(SHORT EXERCISE): Please show each line from the rows below that contains the string "white".

(GIVEN DATA):
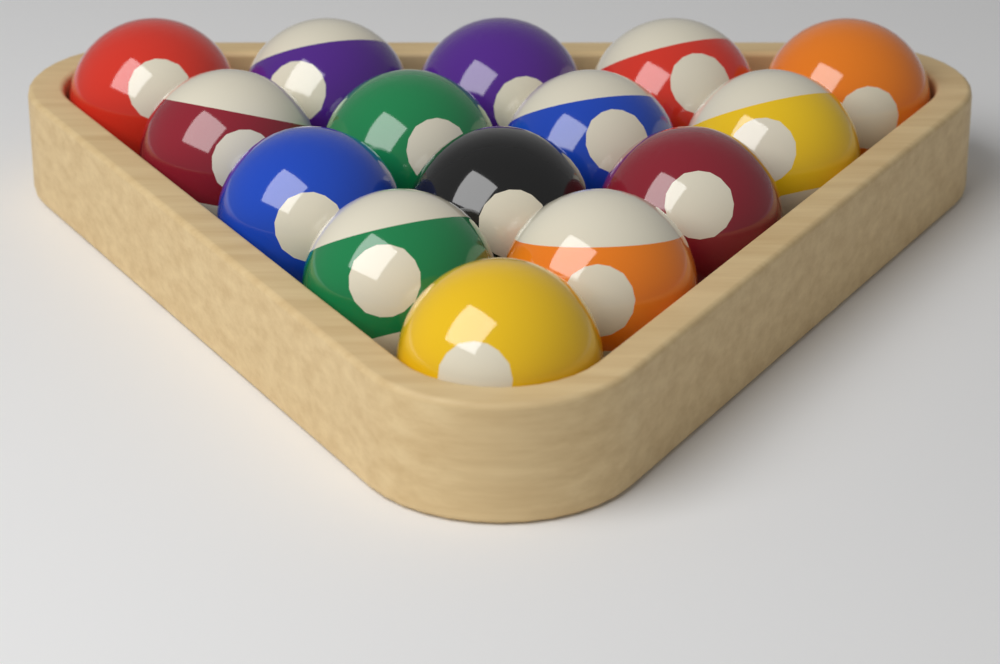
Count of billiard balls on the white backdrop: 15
...
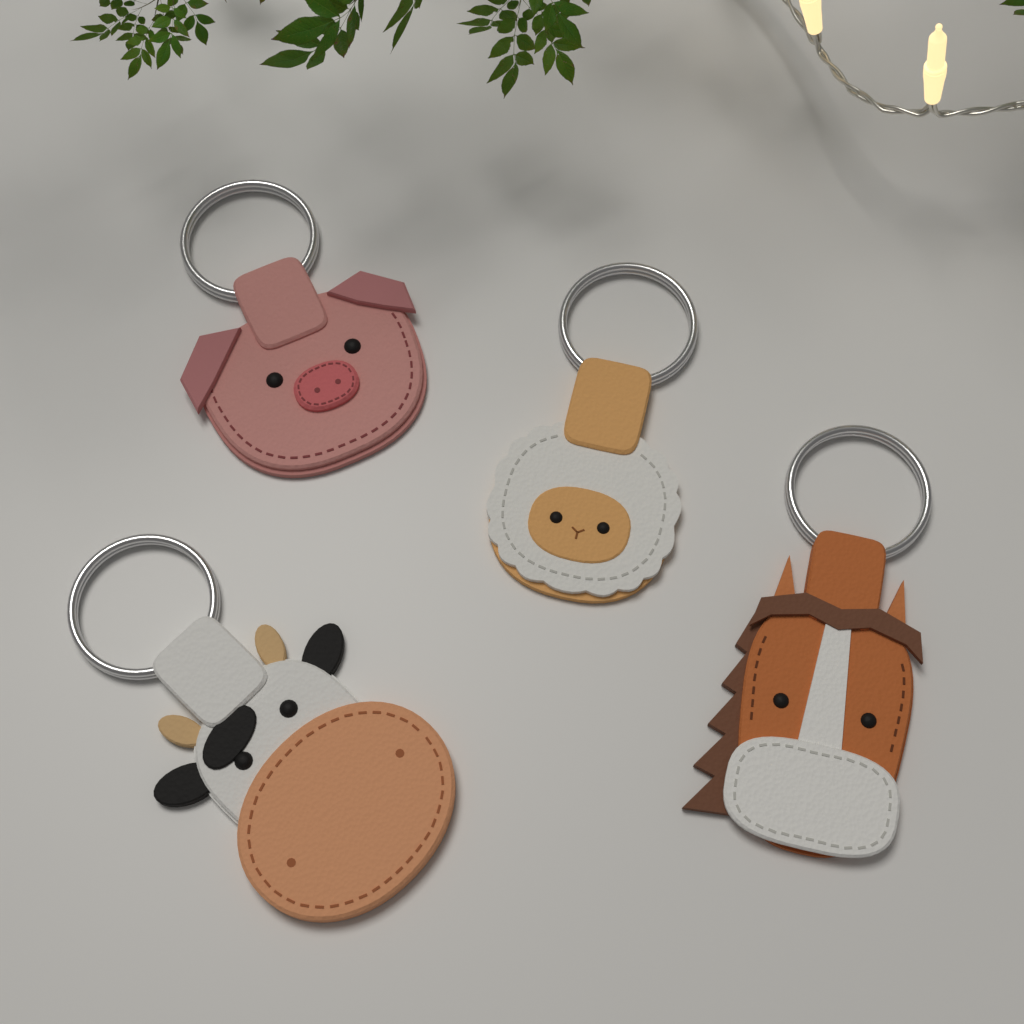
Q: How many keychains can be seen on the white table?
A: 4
---
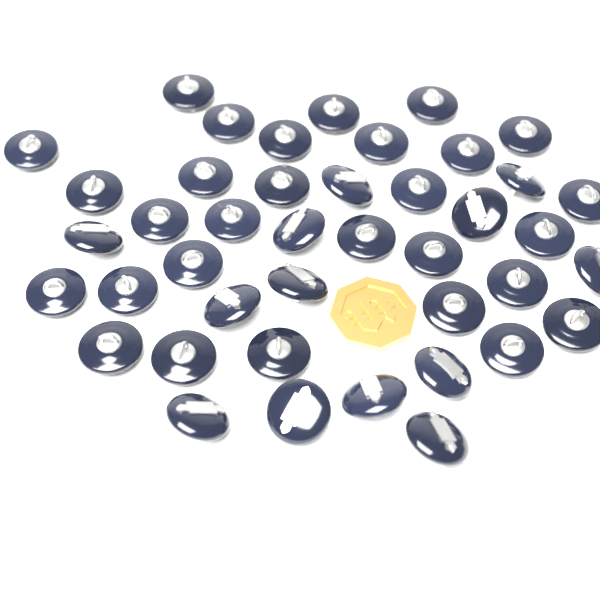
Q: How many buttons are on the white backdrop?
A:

(EXPECTED ANSWER):
Count of billiard balls on the white backdrop: 15
Q: How many keychains can be seen on the white table?
Q: How many buttons are on the white backdrop?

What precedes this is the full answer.